Document excerpt |
Conference logistics

Increasingly, conference attendees can turn to apps that are tailored to specific meetings. The quality and features vary, but such apps often include schedules, abstracts, presenter biographies, PDF and PowerPoint files uploaded by speakers, venue maps, lists of nearby restaurants, and ways to take notes and save contacts. Some of them also work offline — a boon when the conference Wi-Fi gets bogged down. “You don't want to be sitting there waiting for pages to load,” says Silke Fleischer, co-founder of ATIV Software in Santa Rosa, California, which develops event-planning and conference apps. Among others, it has provided app software for the 2012 Society for Neuroscience meeting in New Orleans, Louisiana, which had about 28,000 attendees.

Conference organizers can build their apps with various providers to get a range of features. ATIV's EventPilot app lets users view downloaded PowerPoint slides, which is useful if the projector quality is poor. Attendees can also exchange contact information by scanning QR barcodes on each other's phones, even without an Internet connection.

EventMobi in Toronto, Canada, provides a live polling feature that allows speakers to ask questions of the audience and get a real-time chart of the results. An app by Bizzabo in New York suggests attendees with similar interests for users to contact, and Bloodhound in San Francisco will soon offer a feature to look at sessions that users have chosen to attend, and suggests others that they might like.

Provided material |
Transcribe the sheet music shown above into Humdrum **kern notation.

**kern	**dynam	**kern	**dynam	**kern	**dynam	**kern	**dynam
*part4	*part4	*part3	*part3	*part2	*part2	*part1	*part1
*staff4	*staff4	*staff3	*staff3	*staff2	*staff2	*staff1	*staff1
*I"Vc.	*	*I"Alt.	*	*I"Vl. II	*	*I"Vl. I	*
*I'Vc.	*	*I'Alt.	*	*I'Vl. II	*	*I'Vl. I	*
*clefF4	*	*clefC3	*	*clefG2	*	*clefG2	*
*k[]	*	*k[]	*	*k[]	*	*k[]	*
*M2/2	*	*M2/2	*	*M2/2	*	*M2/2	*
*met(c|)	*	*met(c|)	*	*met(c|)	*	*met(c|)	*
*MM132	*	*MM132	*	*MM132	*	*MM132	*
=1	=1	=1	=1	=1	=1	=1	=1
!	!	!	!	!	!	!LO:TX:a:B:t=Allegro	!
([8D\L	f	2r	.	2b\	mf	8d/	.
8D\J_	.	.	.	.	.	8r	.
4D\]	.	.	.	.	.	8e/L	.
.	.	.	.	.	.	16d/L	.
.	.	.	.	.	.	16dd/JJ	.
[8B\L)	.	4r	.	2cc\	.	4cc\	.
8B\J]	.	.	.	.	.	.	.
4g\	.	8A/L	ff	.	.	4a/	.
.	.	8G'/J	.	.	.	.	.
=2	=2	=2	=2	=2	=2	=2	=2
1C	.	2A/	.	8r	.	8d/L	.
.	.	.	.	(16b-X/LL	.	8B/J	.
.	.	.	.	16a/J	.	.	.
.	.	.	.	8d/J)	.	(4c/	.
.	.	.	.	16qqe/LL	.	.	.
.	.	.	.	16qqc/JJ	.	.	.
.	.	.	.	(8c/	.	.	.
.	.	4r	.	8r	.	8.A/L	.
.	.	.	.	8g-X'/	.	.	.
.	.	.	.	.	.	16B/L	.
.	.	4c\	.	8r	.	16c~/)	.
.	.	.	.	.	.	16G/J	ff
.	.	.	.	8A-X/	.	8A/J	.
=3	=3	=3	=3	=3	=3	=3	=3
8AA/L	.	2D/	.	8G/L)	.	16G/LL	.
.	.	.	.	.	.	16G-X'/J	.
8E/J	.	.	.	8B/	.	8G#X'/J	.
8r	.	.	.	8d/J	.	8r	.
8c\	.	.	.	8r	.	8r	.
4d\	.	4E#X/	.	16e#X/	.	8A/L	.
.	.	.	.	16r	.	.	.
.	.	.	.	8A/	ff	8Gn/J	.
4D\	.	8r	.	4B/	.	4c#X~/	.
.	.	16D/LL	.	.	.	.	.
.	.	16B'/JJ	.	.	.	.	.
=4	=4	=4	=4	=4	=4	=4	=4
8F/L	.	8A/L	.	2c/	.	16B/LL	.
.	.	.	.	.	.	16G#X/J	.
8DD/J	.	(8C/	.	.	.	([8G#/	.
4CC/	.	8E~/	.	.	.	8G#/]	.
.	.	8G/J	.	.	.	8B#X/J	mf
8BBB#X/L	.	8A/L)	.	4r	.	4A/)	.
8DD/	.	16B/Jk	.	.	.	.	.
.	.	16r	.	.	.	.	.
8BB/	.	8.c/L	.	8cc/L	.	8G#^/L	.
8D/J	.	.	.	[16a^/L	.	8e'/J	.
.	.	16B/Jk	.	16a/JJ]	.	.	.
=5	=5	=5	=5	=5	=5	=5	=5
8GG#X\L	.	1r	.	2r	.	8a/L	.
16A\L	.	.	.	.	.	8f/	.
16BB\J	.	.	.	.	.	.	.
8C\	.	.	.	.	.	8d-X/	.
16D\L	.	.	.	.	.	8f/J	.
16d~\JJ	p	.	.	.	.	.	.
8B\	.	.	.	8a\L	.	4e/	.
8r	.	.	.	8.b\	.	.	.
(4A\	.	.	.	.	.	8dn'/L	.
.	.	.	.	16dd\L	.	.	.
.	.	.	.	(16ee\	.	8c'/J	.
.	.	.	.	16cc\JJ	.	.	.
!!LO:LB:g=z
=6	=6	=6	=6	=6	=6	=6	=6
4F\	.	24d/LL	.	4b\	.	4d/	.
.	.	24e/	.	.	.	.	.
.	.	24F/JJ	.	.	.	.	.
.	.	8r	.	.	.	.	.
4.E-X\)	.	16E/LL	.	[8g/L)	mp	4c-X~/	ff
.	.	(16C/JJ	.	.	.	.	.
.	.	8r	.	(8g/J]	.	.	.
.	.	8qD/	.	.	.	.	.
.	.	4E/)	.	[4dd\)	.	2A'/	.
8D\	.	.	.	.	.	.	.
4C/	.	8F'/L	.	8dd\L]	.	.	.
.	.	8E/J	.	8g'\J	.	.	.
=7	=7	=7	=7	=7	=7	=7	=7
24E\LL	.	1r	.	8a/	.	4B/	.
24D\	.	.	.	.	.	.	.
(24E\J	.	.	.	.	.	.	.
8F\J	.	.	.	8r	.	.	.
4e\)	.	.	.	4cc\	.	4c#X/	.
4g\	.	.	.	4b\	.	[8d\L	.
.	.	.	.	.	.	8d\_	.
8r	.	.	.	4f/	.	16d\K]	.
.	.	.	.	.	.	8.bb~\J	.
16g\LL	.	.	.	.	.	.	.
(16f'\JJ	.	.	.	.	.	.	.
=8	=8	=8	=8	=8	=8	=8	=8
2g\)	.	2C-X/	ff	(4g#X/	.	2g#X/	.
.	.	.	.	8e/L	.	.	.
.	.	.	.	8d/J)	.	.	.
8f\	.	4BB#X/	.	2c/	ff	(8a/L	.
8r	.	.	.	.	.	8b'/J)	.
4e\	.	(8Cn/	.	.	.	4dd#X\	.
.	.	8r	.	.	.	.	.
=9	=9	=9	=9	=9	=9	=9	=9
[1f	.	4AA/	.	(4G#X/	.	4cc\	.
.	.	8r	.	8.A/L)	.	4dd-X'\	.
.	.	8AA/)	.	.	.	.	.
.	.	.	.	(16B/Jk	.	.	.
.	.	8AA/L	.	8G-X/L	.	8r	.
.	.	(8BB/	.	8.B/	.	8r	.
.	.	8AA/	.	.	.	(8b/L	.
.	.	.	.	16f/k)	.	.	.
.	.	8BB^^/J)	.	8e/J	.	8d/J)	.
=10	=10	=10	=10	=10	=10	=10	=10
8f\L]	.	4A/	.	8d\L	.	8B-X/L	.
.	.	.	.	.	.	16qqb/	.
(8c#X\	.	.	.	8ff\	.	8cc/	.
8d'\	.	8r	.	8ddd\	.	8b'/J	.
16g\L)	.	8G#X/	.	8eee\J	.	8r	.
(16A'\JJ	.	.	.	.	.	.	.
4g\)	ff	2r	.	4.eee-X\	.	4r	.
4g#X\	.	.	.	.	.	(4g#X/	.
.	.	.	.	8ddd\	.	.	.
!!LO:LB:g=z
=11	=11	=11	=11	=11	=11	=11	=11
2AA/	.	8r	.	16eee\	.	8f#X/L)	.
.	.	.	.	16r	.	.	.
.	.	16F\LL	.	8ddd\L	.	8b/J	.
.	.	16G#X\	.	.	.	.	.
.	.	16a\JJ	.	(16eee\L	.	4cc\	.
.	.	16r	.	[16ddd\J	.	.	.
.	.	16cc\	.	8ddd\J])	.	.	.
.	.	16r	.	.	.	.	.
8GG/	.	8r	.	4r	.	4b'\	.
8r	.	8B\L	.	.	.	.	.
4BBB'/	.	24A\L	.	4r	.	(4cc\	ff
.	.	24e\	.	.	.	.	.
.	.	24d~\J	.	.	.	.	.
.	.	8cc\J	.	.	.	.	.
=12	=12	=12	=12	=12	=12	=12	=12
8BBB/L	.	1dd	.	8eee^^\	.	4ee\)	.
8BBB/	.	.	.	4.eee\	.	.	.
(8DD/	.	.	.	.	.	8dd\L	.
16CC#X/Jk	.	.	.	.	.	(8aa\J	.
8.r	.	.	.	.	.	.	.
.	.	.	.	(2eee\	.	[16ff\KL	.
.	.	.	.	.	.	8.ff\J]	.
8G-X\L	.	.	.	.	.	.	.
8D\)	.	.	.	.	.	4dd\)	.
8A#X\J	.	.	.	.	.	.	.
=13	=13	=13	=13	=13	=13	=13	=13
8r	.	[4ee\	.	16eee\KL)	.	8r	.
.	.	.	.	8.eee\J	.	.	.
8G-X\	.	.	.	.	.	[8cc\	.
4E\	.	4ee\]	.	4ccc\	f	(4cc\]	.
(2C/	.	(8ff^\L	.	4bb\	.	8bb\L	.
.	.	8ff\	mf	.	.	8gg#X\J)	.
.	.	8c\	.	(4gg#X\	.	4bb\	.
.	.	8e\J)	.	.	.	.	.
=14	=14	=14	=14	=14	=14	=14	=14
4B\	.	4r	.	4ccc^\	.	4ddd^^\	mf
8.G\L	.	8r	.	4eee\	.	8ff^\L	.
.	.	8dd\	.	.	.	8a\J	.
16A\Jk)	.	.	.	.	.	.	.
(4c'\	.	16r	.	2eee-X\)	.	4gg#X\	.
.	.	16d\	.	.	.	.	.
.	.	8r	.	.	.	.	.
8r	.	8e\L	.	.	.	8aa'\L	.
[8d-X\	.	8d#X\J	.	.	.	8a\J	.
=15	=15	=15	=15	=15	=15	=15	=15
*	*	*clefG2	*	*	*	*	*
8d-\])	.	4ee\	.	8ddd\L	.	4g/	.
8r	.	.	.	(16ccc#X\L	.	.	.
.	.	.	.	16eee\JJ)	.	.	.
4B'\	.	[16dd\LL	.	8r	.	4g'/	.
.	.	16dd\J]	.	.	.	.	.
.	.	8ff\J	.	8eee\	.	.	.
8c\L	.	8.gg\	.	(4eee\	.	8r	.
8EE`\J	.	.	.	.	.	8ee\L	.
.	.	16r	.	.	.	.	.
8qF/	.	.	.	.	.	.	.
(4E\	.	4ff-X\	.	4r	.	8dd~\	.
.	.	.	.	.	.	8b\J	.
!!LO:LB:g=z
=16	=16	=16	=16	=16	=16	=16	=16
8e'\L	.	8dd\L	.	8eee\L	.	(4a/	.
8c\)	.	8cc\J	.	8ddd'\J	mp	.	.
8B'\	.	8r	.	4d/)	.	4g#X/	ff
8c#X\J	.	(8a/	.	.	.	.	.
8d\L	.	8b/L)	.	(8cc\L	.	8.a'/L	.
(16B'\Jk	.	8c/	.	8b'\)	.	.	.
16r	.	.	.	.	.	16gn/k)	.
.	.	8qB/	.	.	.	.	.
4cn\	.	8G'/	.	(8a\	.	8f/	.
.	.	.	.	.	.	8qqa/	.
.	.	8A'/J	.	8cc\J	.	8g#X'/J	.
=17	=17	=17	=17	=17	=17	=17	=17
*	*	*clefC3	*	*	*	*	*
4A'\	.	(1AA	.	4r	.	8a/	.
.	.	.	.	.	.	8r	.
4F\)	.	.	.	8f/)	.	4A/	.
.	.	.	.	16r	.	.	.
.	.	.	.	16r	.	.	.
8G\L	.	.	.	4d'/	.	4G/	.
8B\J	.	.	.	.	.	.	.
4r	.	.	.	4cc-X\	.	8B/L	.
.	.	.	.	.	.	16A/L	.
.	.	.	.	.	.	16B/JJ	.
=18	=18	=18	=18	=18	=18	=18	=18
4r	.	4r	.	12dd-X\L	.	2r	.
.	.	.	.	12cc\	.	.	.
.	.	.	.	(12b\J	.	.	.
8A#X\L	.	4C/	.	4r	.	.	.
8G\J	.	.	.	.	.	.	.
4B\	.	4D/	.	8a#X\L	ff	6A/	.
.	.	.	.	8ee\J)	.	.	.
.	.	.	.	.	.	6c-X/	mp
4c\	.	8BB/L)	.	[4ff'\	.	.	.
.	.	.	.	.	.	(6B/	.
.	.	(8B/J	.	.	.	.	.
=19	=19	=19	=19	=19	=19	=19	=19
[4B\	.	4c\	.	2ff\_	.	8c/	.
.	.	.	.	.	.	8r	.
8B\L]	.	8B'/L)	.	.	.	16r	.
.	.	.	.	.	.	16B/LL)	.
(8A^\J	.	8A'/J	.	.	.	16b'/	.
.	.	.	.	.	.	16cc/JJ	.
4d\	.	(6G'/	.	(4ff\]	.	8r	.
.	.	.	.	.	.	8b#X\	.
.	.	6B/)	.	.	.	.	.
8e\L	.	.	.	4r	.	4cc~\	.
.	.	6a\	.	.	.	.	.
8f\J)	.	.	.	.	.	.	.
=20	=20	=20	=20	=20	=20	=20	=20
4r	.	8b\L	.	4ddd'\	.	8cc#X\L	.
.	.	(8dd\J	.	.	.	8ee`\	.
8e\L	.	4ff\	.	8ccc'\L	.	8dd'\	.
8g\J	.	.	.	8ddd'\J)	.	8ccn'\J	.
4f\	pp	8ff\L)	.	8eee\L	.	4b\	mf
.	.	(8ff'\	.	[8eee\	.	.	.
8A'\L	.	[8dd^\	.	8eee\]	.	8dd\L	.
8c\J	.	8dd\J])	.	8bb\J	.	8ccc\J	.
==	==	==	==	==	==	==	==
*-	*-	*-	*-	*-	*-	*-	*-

Things to do |
• 1. For the text on conference apps, say whether each statement agrees with it: (a) ATIV's EventPilot app lets attendees view downloaded PowerPoint slides; (b) EventMobi is based in New York; (c) Bloodhound already offers a feature that suggests sessions. Give yes or no for each, with the deciding words of the text quoted exactly.
• 2. Continue the text on conference apps from where it stops.
The records are separate material, apart from the text on conference apps.

Answer section |
• 1.
(a) Yes: "ATIV's EventPilot app lets users view downloaded PowerPoint slides"
(b) No: "EventMobi in Toronto, Canada"
(c) No: "Bloodhound in San Francisco will soon offer a feature to look at sessions that users have chosen to attend"

• 2.
Users can turn to other apps if the conference software doesn't offer the required features (see 'Appy to help'). And some apps can help researchers in the lab, too (see Nature 484, 553–555; 2012).

Online tools and mobile devices have even infiltrated the old-fashioned poster session. Researchers can use websites such as Kaywa to generate QR barcodes to embed in their posters. Viewers can scan the barcodes with a smartphone or tablet to automatically open a web page showing videos, linked papers or further data.

Apps come in handy for hallway conversations, too. Ball uses Skitch and Paper to draw pictures with her finger or a stylus, illustrating concepts in her volcano research — the locations of hot springs, for example, or the direction of fluid movement in a lava dome. She can e-mail the pictures to others or save them as ideas for figures.

Carol Finn, president of the AGU, uses the Keynote app on her iPad to show slides from her presentation, and EarthObserver to demonstrate features of the area she is studying, such as topography. For Android users, Quickoffice Pro and Google Earth, respectively, perform some of the same functions.

In future, other conference interactions may also move into apps. The AGU is considering adding scoring forms for its student-paper competition — in which volunteer attendees judge students' presentations at poster sessions — to its app. It is also thinking about adding discussion boards on which people can ask presenters questions about uploaded posters or recorded talks. This year, Bizzabo will start offering polling so that registered users can vote on their favourite sessions.

Apps with indoor mapping might one day pinpoint attendees' location in the building and direct them to the next session on their itinerary. Organizers could make conferences into a game by giving people rewards for going to specific activities or booths.

Some meetings might soon drop paper programmes all together. The Association for the Sciences of Limnology and Oceanography in Waco, Texas, offered an app at its meeting for the first time in 2013, and will probably go paperless in a few years, says co-organizer Hans-Peter Grossart, a microbial ecologist at the Leibniz Institute of Freshwater Ecology and Inland Fisheries in Neuglobsow, Germany. However, the AGU and the AAAS plan to offer paper programmes for the foreseeable future.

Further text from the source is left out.